Earlier this week I was asked to write a guest post for the Tangier American Legation blog about my time with the theatre workshops in Tetouan and Fez. Now that I’ve finished it up, I’ll be posting it here as soon as it’s live at www.talimblog.org
In the mean time, here’s a brief post about linguistic variance and “code switching” here in Tangier, with special emphasis on centers of ex-pat life (bars and import stores):
On a daily basis, the most important thing I can do with my time here is focus on my language ability. Oftentimes, that means making sure that my interactions are predominantly in Darija (or, sometimes, Spanish) rather than the usual mix of Darija and French that figures prominently in most conversations between foreigners and Moroccans. Sometimes, this means quoting and negotiating prices in Arabic, as opposed to French. My usual response to a price of “quarante cinq" is a quick "Excuse me sir, but I actually speak Arabic much better than French."
Earlier this week, a fellow Fulbrighter came up from Fez with some college friends. To welcome my friend to the big city, I took him by some of Tangier’s import stores. One in particular has become my go to spot for tortillas and other random, reasonably priced, imported goods. By now, I’ve established a bit of a rapport with the owner and we joke good-naturally about my odd taste.

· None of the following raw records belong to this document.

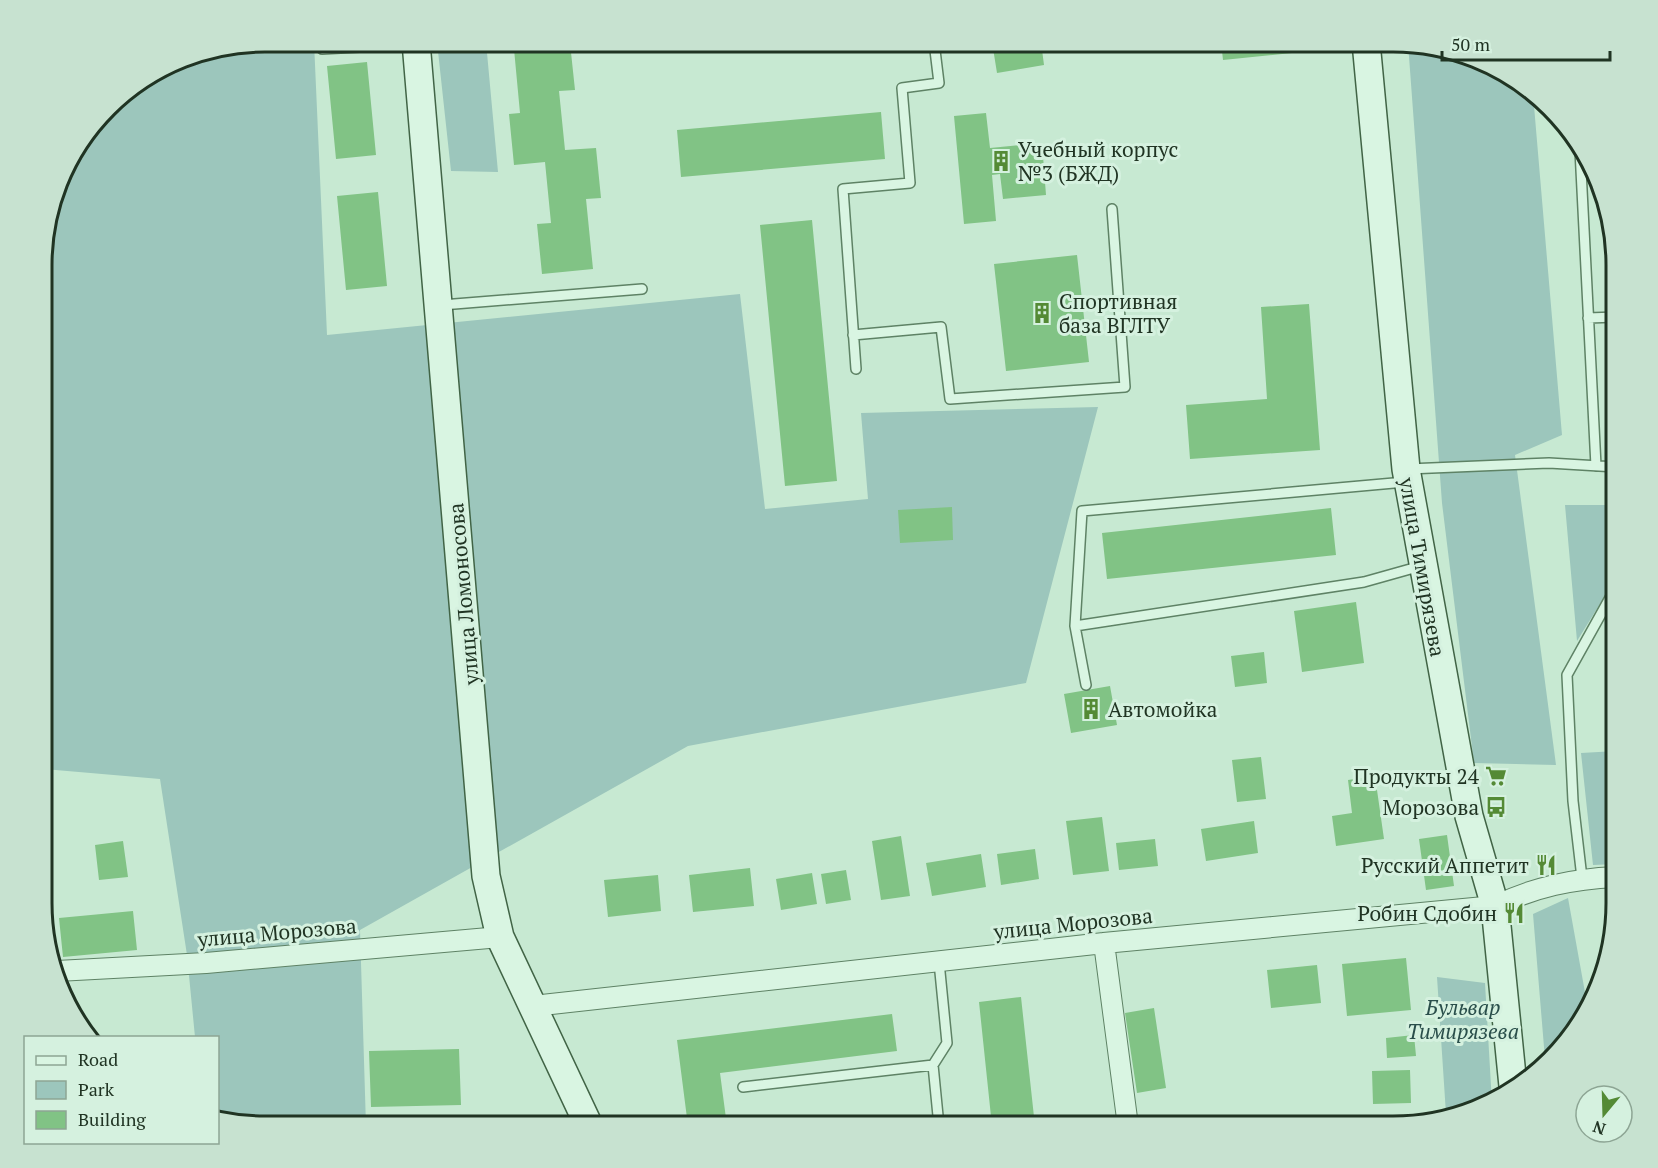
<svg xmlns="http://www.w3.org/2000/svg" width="1658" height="1168" viewBox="0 0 1658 1168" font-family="'PT Serif',serif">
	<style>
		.green { fill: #9cc6bc }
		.building { fill: #81c385 }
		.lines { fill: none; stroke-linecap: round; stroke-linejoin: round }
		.service-casing { stroke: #5e8265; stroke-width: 12 }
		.minor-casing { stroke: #5e8265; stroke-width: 22 }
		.secondary-casing { stroke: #416446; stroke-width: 30 }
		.service { stroke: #d9f5e2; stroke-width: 9 }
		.minor { stroke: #d9f5e2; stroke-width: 20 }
		.secondary { stroke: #d9f5e2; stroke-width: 27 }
		.labels { text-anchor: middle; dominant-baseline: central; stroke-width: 6; stroke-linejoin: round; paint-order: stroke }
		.poi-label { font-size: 21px; fill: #203423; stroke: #d5f1df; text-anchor: end }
		.street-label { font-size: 21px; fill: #203423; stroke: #d5f1df }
		.park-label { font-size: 21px; font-style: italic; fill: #294e4a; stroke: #d5f1df }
		.rim { fill: none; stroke: #203423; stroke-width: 3 }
	</style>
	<rect width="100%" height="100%" fill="#c7e9d2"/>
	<path class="green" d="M265 42H314L327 335 740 294 765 509 868 499 861 413 1098 407 1026 683 688 746 360 930 366 1126H251L218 1119V1038L195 1037 187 955 160 779 44 769V236L65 166 118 98 180 59Z
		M437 42H486L498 172 451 171Z
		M1408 43 1465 54 1528 88 1533 94 1562 435 1515 455 1556 765 1474 763 1442 503Z
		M1565 505H1616V578L1577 641Z
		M1616 751V864L1593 865 1581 753Z
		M1568 898 1586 998C1586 1025 1564 1043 1545 1059L1533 914Z
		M1437 977 1485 983 1492 1103 1446 1114Z"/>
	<path class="building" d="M992 42H1041L1044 65 997 73Z
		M1221 42H1291L1292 53 1223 60Z
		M570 43 575 90 559 91 565 150 596 148 601 198 586 199 593 269 542 274 537 224 551 223 545 162 514 165 509 114 520 113 514 49Z
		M367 62 376 155 336 159 327 66Z
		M881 112 885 159 681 177 677 130Z
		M986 113 990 148 1042 143 1046 195 1003 199 1000 174 992 175 996 221 964 224 954 116Z
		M378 192 387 286 346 290 337 196Z
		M812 220 837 481 785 486 760 225Z
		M1077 255 1089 362 1006 371 994 264Z
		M1309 304 1320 450 1190 459 1186 405 1267 399 1261 307Z
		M952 507 953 540 900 543 898 510Z
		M1331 508 1336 555 1107 579 1102 533Z
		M1356 602 1364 663 1302 672 1294 611Z
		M1264 652 1267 683 1235 687 1231 656Z
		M1110 686 1117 725 1071 733 1064 694Z
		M1261 757 1266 799 1237 802 1232 760Z
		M1375 776 1384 839 1336 846 1332 816 1352 813 1348 780Z
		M1102 817 1109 871 1073 875 1066 821Z
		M1254 821 1258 853 1206 861 1201 829Z
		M1447 835 1454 886 1426 890 1419 839Z
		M901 836 910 896 881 900 872 841Z
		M1155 839 1158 866 1119 870 1116 843Z
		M123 841 128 877 99 880 95 845Z
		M1035 849 1039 879 1001 885 997 854Z
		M981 854 986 887 932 896 926 863Z
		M750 868 754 906 693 912 689 875Z
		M846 870 851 900 826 904 821 874Z
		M812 873 817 904 781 910 776 879Z
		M658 875 661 911 608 917 604 880Z
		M133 911 137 950 63 957 59 918Z
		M1406 958 1411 1010 1347 1016 1342 964Z
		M1317 965 1321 1003 1271 1008 1267 970Z
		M1021 997 1035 1126H992L979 1002Z
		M1154 1008 1166 1088 1137 1093 1125 1013Z
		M892 1014 897 1051 720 1073 727 1126H688L677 1040Z
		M1414 1035 1416 1056 1387 1058 1386 1038Z
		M459 1049 461 1105 371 1107 369 1051Z
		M1410 1070 1411 1103 1373 1104 1372 1071Z"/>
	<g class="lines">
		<defs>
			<path id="service" d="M322 49 378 46 377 42
				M1580 150 1596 466
				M442 305 642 289
				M1588 318 1616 317
				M853 335 941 327 950 399 1125 387 1112 209
				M856 369 843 189 910 183 902 88 939 83 934 42
				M1408 469 1549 463 1616 467
				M1075 626 1082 511 1405 482
				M1086 685 1075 626 1364 582 1421 566
				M1582 878 1573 801 1567 675 1616 587
				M933 1065 939 1126
				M743 1087 933 1065 947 1043 939 962"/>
			<path id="minor" d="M1104 943 1128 1126
				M57 971 206 963 500 937
				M533 1006 1104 943 1495 906C1535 887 1572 879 1616 877"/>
			<path id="secondary" d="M416 42 486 876 500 937 589 1126
				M1366 42 1406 469 1469 816 1495 906 1513 1086"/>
		</defs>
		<use href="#service" class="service-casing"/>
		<use href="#minor" class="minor-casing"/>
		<use href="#secondary" class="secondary-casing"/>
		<use href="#service" class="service"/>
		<use href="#minor" class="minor"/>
		<use href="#secondary" class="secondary"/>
	</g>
	<defs>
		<symbol id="building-bare" viewBox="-9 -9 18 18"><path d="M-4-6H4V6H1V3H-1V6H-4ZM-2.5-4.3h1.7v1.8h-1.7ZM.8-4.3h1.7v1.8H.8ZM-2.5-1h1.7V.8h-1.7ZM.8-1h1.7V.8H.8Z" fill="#548a35" stroke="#d5f1df" stroke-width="2.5" paint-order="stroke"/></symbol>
		<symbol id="supermarket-bare" viewBox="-9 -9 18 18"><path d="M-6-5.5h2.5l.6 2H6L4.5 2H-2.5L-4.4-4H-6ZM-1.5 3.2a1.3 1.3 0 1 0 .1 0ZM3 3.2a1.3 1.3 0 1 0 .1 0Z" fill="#548a35" stroke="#d5f1df" stroke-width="2.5" paint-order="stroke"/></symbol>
		<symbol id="bus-bare" viewBox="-9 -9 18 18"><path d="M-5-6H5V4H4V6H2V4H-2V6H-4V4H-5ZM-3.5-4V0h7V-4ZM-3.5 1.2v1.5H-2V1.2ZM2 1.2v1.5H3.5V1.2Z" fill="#548a35" stroke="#d5f1df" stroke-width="2.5" paint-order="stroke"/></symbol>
		<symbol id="restaurant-bare" viewBox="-9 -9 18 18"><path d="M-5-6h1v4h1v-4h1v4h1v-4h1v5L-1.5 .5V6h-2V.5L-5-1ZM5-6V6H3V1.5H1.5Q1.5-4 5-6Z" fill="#548a35" stroke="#d5f1df" stroke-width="2.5" paint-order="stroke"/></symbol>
	</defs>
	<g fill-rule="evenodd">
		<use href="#building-bare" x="986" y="146" width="30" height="30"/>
		<use href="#building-bare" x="1027" y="298" width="30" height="30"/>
		<use href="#building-bare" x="1076" y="694" width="30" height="30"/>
		<use href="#supermarket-bare" x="1481" y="761" width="30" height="30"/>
		<use href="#bus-bare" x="1481" y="792" width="30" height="30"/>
		<use href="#restaurant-bare" x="1531" y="850" width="30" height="30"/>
		<use href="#restaurant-bare" x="1499" y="898" width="30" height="30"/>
	</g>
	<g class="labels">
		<g class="poi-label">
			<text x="1018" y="149" text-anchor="start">Учебный корпус<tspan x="1018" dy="24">№3 (БЖД)</tspan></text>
			<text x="1059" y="301" text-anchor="start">Спортивная<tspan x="1059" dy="24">база ВГЛТУ</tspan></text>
			<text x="1108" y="709" text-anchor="start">Автомойка</text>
			<text x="1479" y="776">Продукты 24</text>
			<text x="1479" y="807">Морозова</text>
			<text x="1529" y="865">Русский Аппетит</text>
			<text x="1497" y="913">Робин Сдобин</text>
		</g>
		<g class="street-label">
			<text transform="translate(1423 567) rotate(80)">улица Тимирязева</text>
			<text transform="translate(463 594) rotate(-95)">улица Ломоносова</text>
			<text transform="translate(1073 923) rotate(-6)">улица Морозова</text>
			<text transform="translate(277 932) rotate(-5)">улица Морозова</text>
		</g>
		<g class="park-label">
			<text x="1463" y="1007">Бульвар<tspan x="1463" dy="24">Тимирязева</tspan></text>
		</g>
	</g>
	<path d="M0 0H1658V1168H0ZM265 52H1393A213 213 0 0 1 1606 265V903A213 213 0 0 1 1393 1116H265A213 213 0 0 1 52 903V265A213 213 0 0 1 265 52Z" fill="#c7e2d0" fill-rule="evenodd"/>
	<path class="rim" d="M265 52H1393A213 213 0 0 1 1606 265V903A213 213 0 0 1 1393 1116H265A213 213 0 0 1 52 903V265A213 213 0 0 1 265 52Z"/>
	<rect x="24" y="1036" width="195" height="108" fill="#d5f1df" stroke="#8da594" stroke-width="1.5"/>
	<rect x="36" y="1056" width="30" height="9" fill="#d9f5e2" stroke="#8da594" stroke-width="1.5"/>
	<text x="78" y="1066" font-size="18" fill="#203423">Road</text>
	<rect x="36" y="1081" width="30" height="18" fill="#9cc6bc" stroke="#8da594" stroke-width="1.5"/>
	<text x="78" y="1096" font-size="18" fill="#203423">Park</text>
	<rect x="36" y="1111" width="30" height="18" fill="#81c385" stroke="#8da594" stroke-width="1.5"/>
	<text x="78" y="1126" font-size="18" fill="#203423">Building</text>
	<g transform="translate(1604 1114) rotate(199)"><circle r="28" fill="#d5f1df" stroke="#8da594" stroke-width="1.5"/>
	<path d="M0-4.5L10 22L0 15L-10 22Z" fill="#548a35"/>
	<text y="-9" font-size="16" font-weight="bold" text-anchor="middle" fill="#203423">N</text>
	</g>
	<path d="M1442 51v9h168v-9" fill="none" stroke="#203423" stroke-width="3"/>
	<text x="1451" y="51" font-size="18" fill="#203423" stroke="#d5f1df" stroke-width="4.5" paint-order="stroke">50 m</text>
</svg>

When I arrived with my friend, we were chatting away in English and we naturally continued as we perused the store. When it came time to check out, the owner casually quoted us the price in English and asked us how we were doing. A bit surprised, we responded in English and then continued the conversation in Arabic. Later that evening, when we popped by one of my favorite bars in the Ville Nouvelle, the barkeep greeting me with a rousing “Nice to see you again- I see you’re back from Fez!” His demeanor is generally a friendly one, but this was a bit different. And so went the rest of the evening. In English.
It took me until quite recently to really accept that sometimes it’s OK to converse in English. Yes, it’s important to conduct my life in Darija as much as possible, but often times people want to practice their English just as much as I want to practice my Arabic. And, as limited as these relationships are, they aren’t one time experiences, so having a conversation in English every now and then is good for all parties involved. It’s not, as I felt at times previously, simply a way of stereotyping foreigners as French speaking tourists. Instead, there is a genuine element of wanting people to feel comfortable, and practicing an useful language at the same time. In fact, it’s very similar to my own inclination to speak in Darija as much as possible.
So, for now, I’m fine with speaking in English when Darija might be more practically beneficial, in terms of my time here. More than that, speaking in a language wanted and accepted by both parties is a more human way of conducting business, and even building cordial relationships. Just don’t quote the price of my tomatoes in French.